Root vegetable latkes with Greek yogurt and sautéed apples

Vegetarian, Gluten-Free

2 Servings, 560 Calories/Serving

35 – 45 Minutes

We’re far from the first to make these crisp pancakes with something other than potatoes; in medieval Sicily, they were made with ricotta cheese. Potatoes became the standard in Eastern Europe in the 19th century. Here we blend them with grated sweet parsnips and carrots, plus a hit of citrusy sumac. Applesauce and sour cream are the classic accompaniments; in Sun Basket’s spin, Fuji apple slices are sautéed with walnuts and cinnamon, and healthier Greek yogurt is spiked with (optional) horseradish.


  • 6 ounces Yukon Gold potatoes
  • 6 ounces parsnips
  • 1 or 2 carrots
  • 3 scallions
  • 1 lemon
  • 1 pasture-raised organic egg
  • Latke seasoning blend (Cup4Cup gluten-free flour - sumac)
  • 1 Fuji apple
  • 2 tablespoons walnut pieces
  • ¼ teaspoon ground cinnamon
  • ½ cup Greek yogurt
  • 1 teaspoon grated horseradish (optional – packed in soybean oil)

Nutrition per serving



Prep the latke ingredients

Heat the oven to 250ºF.
  • Using a peeler and the large holes of a box grater (or the grating attachment of a food processor), peel and grate the potatoes, parsnips, and carrots.
  • Trim the root ends from the scallions; thinly slice the scallions, keeping the white and green parts separate. Set aside the green parts for the garnish.
  • Zest and juice the lemon, keeping the zest and juice separate; set aside the juice for the apple.


Make the latkes

  • Crack the egg into a large bowl and lightly beat.
To the bowl with the egg, add the potatoes, parsnips, carrots, latke seasoning blend, ½ teaspoon lemon zest, and the white parts of the scallions.

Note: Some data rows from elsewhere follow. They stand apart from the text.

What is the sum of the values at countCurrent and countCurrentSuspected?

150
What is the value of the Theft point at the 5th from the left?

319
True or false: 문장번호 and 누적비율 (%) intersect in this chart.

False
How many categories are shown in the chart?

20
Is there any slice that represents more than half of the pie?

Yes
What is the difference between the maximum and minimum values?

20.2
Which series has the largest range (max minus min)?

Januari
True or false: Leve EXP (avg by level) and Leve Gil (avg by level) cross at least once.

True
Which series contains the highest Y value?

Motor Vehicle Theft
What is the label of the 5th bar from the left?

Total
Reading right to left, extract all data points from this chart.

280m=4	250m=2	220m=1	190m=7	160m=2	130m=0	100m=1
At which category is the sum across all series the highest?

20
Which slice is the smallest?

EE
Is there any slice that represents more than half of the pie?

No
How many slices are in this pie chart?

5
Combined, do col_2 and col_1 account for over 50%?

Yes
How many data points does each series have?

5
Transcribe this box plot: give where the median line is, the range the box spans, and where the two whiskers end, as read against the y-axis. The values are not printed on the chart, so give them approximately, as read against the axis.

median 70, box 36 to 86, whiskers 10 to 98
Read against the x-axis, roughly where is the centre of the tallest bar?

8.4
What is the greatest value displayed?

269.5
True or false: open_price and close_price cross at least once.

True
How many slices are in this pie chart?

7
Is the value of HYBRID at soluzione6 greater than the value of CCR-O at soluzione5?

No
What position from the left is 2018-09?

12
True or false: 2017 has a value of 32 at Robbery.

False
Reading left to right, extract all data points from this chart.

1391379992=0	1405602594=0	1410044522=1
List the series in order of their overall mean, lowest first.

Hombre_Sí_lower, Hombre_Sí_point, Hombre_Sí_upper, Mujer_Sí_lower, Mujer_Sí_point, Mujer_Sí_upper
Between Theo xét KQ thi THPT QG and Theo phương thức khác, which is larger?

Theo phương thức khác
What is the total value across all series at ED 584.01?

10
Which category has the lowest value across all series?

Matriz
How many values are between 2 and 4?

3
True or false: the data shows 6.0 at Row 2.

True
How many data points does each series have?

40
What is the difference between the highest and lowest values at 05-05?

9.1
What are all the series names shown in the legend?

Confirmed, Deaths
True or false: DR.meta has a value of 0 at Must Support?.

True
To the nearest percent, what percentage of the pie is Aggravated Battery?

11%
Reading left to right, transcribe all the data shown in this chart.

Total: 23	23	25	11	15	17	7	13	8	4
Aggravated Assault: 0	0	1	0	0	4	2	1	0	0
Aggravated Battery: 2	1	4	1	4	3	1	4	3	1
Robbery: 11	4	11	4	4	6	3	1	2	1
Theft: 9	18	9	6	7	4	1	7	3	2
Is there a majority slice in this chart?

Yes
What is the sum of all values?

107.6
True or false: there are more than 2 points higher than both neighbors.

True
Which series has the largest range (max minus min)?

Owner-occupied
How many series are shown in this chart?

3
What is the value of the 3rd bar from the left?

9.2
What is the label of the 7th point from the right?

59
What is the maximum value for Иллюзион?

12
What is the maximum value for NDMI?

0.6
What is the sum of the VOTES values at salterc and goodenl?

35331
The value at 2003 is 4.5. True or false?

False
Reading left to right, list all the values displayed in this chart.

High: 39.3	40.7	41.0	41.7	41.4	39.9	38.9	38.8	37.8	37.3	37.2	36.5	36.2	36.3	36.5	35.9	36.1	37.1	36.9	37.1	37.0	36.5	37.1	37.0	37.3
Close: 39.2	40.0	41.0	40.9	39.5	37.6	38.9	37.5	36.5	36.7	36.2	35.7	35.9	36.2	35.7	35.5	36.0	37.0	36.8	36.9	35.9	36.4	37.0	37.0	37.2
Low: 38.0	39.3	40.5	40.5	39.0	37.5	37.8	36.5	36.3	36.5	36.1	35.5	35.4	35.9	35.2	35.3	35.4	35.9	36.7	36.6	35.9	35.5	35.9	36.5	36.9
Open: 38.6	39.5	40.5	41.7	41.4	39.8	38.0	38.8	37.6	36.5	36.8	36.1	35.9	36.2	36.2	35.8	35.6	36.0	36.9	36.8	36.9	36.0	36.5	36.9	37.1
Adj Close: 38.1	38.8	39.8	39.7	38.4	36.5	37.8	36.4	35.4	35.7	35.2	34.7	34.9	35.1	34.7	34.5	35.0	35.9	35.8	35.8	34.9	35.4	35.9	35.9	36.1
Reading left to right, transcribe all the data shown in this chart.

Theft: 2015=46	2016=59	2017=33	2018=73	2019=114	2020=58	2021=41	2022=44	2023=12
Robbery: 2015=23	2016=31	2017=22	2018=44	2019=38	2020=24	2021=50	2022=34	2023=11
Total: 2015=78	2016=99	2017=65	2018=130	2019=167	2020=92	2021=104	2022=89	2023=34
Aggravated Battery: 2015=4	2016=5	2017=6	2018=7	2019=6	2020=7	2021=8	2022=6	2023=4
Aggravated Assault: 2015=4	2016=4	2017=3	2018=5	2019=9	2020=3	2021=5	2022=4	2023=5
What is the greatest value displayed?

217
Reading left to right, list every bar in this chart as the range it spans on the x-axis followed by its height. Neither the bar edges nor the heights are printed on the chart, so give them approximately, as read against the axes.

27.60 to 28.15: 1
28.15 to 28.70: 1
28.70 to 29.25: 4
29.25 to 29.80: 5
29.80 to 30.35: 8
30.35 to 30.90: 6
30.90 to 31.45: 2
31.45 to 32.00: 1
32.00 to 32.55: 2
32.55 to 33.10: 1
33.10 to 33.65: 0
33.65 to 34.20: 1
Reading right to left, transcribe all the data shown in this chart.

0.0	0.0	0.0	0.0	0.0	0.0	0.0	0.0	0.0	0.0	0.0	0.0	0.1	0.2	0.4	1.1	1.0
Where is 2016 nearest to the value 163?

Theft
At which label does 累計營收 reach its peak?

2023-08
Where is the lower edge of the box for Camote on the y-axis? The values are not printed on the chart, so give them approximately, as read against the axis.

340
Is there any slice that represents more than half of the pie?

Season with 1 teaspoon salt and several grinds of black pepper. Mix well. Using your hands, form the mixture into about 8 patties, each about 3 inches wide and ¼ inch thick.


Cook the latkes

In a large frying pan over medium heat, warm 2 to 3 tablespoons oil until hot but not smoking. Working in batches, cook the patties until crisp and golden brown on the outside and tender within, 4 to 6 minutes per side. Transfer the latkes to a paper-towel-lined sheet pan or plate and keep warm in the oven.
While the latkes cook, prepare the apple slices.


Cook the apple

  • Cut the apple into quarters and cut away the core; thinly slice the fruit.
To the same pan used for the latkes, over medium heat, if dry, add 1 tablespoon oil; warm until hot but not smoking. Add the walnuts and as much cinnamon as you like and toast, stirring often, until lightly browned, 2 to 3 minutes. Add the apple and cook, stirring occasionally, until starting to soften but still somewhat firm, 3 to 4 minutes. Add 1 teaspoon lemon juice and cook, stirring occasionally, until the apple is tender, 4 to 5 minutes.
While the apple cooks, prepare the yogurt.


Make the horseradish yogurt

In a small bowl, combine the yogurt with as much horseradish as you like. Season to taste with salt. Stir well to combine.



Transfer the latkes to individual plates and garnish with the green parts of the scallions. Spoon the apple-walnut mixture alongside; serve with the horseradish yogurt.

Calories: 560, Protein: 16 g, Fiber: 11 g, Total Fat: 24 g, Monounsaturated Fat: 11 g, Polyunsaturated Fat: 9 g, Saturated Fat: 3.5 g, Cholesterol: 85 mg, Sodium: 370 mg, Carbohydrates: 73 g, Added Sugar: 0 g.